AN Ipswich pensioner is a free man today after a jury acquitted him of three child sex attacks and failed to reach a decision on seven others.

AN Ipswich pensioner is a free man today after a jury acquitted him of three child sex attacks and failed to reach a decision on seven others.

James Small, of Mildmay Road, Ipswich, was put on trial for a second time after the Court of Appeal had overturned his previous conviction for the alleged historic sex offences.

The 66-year-old had previously served two years in jail following his first trial in October 2006.

Small's two-week retrial was held at Norwich Crown Court and involved alleged attacks on three girls over a 19-year period.

The jury found him not guilty of two charges of indecent assault and an allegation of rape.

However, it could not come to a decision over seven further counts of indecent assault.

Small's retrial came after appeal court judges granted his appeal against conviction for 16 alleged offences against the three girls.
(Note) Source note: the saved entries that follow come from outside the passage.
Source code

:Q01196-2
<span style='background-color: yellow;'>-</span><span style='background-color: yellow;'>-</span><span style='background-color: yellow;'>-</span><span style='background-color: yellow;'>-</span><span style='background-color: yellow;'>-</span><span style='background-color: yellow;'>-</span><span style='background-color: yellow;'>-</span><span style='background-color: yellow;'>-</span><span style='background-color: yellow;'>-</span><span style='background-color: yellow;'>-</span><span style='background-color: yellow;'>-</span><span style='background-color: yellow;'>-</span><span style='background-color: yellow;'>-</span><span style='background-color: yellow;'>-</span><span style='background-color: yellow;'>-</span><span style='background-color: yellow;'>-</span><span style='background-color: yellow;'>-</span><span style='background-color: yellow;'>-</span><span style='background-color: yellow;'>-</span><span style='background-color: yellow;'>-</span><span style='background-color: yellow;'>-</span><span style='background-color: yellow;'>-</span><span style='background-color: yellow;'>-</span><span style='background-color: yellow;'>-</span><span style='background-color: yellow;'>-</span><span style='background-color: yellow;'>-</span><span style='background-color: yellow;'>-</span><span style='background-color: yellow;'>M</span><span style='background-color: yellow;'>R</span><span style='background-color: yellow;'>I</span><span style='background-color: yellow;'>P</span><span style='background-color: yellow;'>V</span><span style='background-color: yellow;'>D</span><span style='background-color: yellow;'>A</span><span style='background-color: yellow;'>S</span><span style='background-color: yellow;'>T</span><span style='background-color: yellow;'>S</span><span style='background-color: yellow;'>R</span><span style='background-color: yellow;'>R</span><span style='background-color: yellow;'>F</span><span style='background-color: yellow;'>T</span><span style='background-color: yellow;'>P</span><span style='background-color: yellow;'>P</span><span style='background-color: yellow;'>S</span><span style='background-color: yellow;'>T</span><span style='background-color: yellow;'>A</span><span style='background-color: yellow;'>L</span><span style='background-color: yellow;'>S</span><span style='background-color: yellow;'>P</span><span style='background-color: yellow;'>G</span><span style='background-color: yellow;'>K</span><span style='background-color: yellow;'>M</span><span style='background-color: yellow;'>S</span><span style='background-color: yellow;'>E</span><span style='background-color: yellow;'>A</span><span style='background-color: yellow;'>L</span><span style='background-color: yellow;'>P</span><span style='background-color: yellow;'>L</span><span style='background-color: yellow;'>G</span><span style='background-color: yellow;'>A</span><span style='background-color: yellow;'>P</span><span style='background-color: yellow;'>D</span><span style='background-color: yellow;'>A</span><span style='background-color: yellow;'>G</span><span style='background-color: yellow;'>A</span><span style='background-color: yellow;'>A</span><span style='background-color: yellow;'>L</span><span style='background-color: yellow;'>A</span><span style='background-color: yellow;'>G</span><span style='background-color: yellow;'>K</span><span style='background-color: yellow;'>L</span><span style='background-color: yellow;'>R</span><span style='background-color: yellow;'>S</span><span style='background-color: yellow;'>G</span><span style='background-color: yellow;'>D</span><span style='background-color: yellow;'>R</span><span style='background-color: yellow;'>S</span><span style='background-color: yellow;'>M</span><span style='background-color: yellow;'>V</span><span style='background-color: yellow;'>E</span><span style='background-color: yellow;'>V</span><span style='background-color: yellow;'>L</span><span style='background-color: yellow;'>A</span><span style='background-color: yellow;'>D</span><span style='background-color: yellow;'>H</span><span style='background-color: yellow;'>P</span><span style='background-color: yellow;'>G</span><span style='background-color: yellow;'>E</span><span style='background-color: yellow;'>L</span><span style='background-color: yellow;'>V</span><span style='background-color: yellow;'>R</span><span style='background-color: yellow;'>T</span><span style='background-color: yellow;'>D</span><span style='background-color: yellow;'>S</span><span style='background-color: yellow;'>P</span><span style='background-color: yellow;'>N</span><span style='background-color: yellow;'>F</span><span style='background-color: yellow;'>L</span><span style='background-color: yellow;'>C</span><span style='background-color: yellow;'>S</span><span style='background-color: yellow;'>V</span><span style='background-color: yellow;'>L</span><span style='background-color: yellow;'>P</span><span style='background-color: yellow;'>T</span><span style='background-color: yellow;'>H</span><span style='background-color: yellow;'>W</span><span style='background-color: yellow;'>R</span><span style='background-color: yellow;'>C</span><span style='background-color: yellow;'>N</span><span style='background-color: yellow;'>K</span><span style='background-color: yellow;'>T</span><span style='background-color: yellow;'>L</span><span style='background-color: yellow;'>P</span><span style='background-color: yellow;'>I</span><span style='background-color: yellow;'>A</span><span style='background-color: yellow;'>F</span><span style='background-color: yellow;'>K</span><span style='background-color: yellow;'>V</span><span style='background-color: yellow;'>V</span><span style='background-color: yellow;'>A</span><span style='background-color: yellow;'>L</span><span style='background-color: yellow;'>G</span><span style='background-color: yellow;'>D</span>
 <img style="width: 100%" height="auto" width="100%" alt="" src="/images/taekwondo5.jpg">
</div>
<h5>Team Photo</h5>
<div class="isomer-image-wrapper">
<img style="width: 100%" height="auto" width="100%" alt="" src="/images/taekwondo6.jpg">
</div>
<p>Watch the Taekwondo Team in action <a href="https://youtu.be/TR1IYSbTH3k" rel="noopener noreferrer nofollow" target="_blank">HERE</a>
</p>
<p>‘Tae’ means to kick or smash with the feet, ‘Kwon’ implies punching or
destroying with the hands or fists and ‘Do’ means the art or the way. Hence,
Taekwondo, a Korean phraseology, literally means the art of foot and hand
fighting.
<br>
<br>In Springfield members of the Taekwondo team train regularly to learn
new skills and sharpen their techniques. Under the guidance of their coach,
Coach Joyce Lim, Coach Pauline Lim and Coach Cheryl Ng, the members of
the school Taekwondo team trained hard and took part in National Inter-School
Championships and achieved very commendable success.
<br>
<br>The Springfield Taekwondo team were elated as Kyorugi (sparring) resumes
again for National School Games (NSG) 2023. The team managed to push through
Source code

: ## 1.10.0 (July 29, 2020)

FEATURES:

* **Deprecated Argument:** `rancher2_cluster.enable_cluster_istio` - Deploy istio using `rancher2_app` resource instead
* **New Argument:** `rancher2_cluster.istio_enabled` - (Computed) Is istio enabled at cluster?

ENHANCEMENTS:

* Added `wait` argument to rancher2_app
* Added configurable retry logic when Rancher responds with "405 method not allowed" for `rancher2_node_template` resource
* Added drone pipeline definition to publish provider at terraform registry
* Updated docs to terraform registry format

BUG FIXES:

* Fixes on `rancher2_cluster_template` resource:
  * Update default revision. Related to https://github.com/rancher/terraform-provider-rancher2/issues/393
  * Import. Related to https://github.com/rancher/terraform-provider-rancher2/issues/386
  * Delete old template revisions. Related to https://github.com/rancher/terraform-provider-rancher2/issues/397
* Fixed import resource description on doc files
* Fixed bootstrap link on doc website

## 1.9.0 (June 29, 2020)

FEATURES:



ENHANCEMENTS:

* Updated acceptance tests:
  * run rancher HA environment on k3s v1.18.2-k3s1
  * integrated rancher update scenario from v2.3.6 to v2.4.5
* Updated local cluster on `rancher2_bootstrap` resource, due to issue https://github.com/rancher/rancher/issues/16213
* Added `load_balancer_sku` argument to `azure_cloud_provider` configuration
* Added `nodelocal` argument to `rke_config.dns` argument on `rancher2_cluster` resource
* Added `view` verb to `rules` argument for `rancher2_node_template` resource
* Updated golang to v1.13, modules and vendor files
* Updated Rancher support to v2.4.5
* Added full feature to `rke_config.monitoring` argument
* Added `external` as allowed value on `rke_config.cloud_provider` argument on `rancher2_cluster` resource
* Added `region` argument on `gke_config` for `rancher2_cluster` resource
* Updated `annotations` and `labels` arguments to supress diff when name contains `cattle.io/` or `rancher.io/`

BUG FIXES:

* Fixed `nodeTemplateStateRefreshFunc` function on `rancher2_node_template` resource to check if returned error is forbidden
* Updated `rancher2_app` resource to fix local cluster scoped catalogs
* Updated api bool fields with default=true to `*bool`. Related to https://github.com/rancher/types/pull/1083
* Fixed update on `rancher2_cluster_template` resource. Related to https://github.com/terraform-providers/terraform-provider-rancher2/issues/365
The OAP, who had always protested his innocence, was originally found guilty of 12 counts of indecent assault and four further charges of rape.

The allegations were said to have taken place between 1969 and 1988.

However the Norwich Crown Court jury in that case could not agree unanimously that he was guilty and the judge took a majority verdict.

Although sentenced to jail, Small, who worked for Crane Ltd, for nearly 40 years, launched an appeal aimed at quashing his convictions. It took him two years to succeed.

In November last year he was freed from a 13-year sentence after three senior judges, Sir Christopher Holland Lord Justice Moses and Mr Justice Cranston at Royal Courts of Justice in London, overturned all 16 convictions.